Immediately I told my mom not to sell it. I told her someday I'd become some important man like my father and build a beautiful house on this land and bring my family there during the summertime.
Now I'm 25, making decent money and I'm nowhere closer to this goal than I was when I was 16. I guess theres still time to make it happen. It just brings me a little sadness thinking I've spent so much of my life getting away from my culture only to be drawn back to it.
This time last year someone close sent me a shortstory she was reading for school or work about a Chinese girl inviting a caucasian family over for Thanksgiving. How her family was about to serve a traditional Chinese feast, how afraid she was that the boy coming to dinner would be disappointed to not find what he was used to (turkey, stuffing etc.). Spoiler, he was disappointed.

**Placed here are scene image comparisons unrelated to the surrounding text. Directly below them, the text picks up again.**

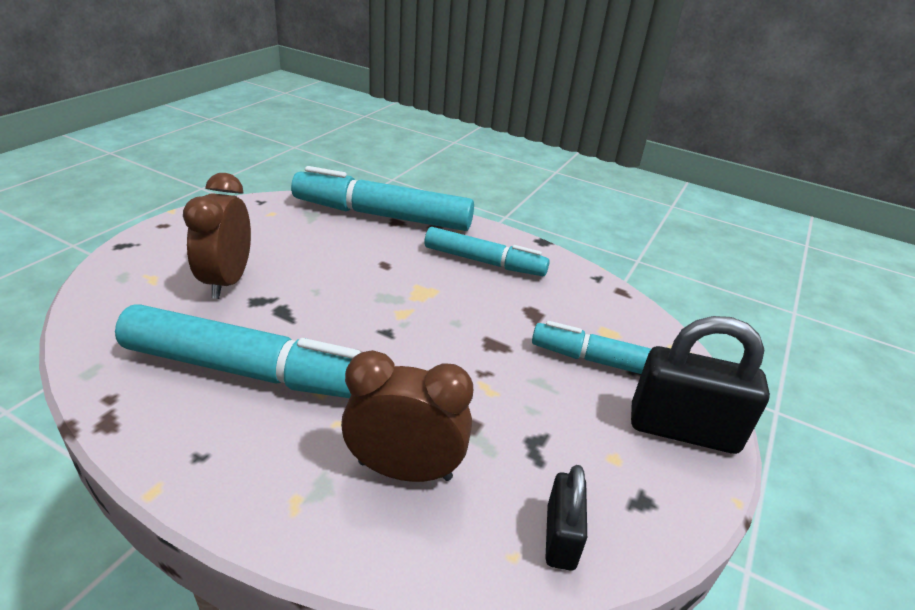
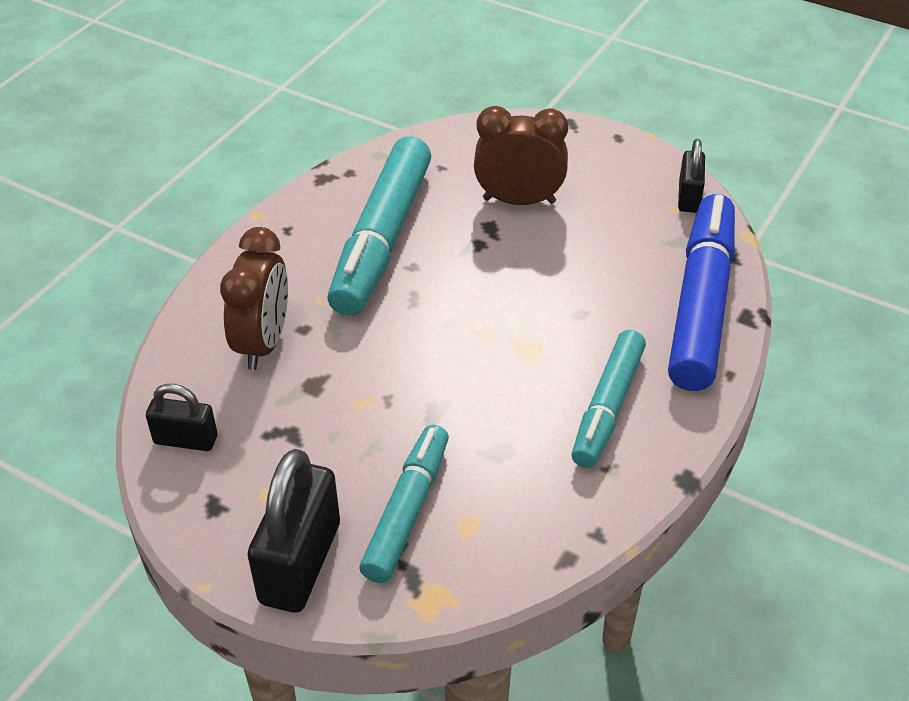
camera: 95 degrees right, 10 degrees up
turquoise marker [291,166,474,231] -> blue marker [668,194,735,391]
none -> black padlock [678,139,705,213]

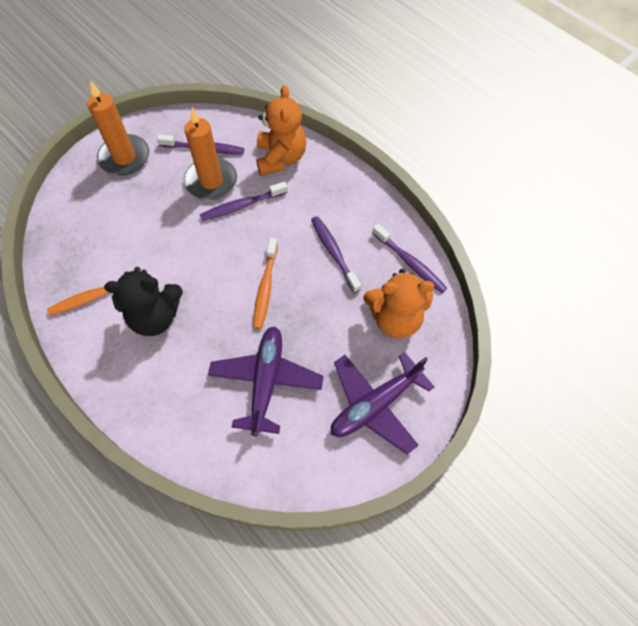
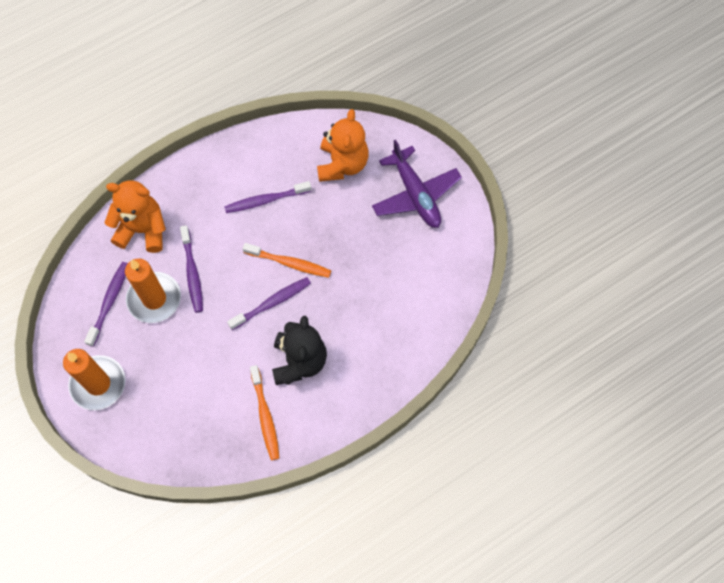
camera: 80 degrees left, 5 degrees up
purple plane [208,326,323,436] -> none
purple toothbrush [372,224,447,293] -> purple toothbrush moved to [227,277,311,330]

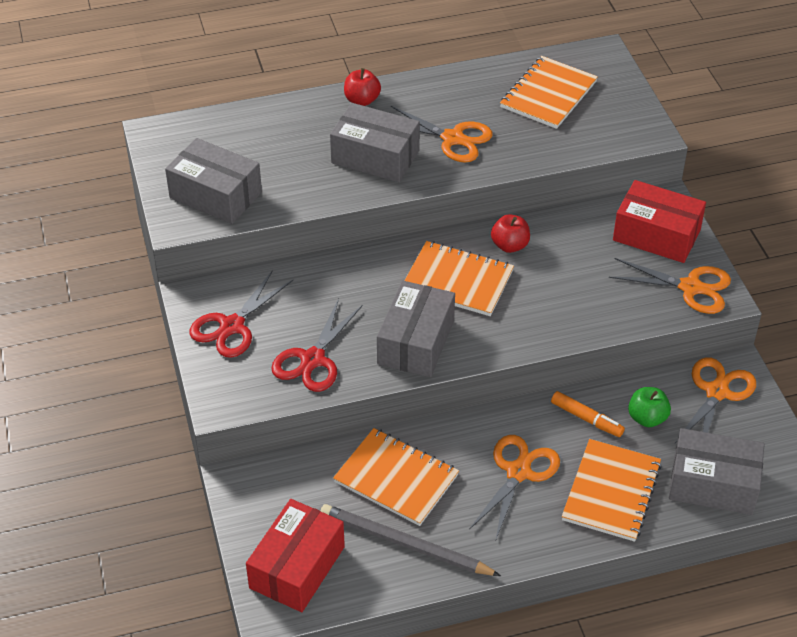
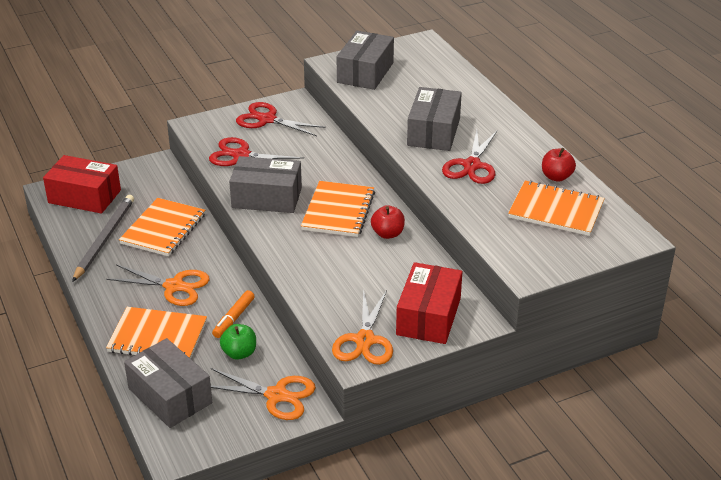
camera: 80 degrees right, 10 degrees down
red apple [344,68,381,106] -> red apple moved to [542,148,576,182]
orange scissors [391,106,493,162] -> red scissors [442,130,497,184]
grey box [669,428,765,515] -> grey box turned 45 degrees counterclockwise [124,338,212,428]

The story continues as the author's mother tells her to never forget her roots, that this is who she was and to be proud of it. It ends with the author retrospectively thinking on this incident, realizing there was nothing to be embarrassed about, now she embraced this culture.
Now I think about taking that special someone to that same empty plot of land. Staring at the mountains and the sea.
She'd see me tear up, watching me realize the gift my father gave me.
Years later we'd take our family to a beautifully crafted home on this plot of land, watch the kids (and maybe pups) run around kicking a soccer ball, jumping in the ocean (hopefully the water is clean enough).
I'd take them around the city my father grew up in, walk the streets my father walked. All for the sake of giving them some part of me.
There is nothing I've got when I die that I keep.
It's just unspeakable love.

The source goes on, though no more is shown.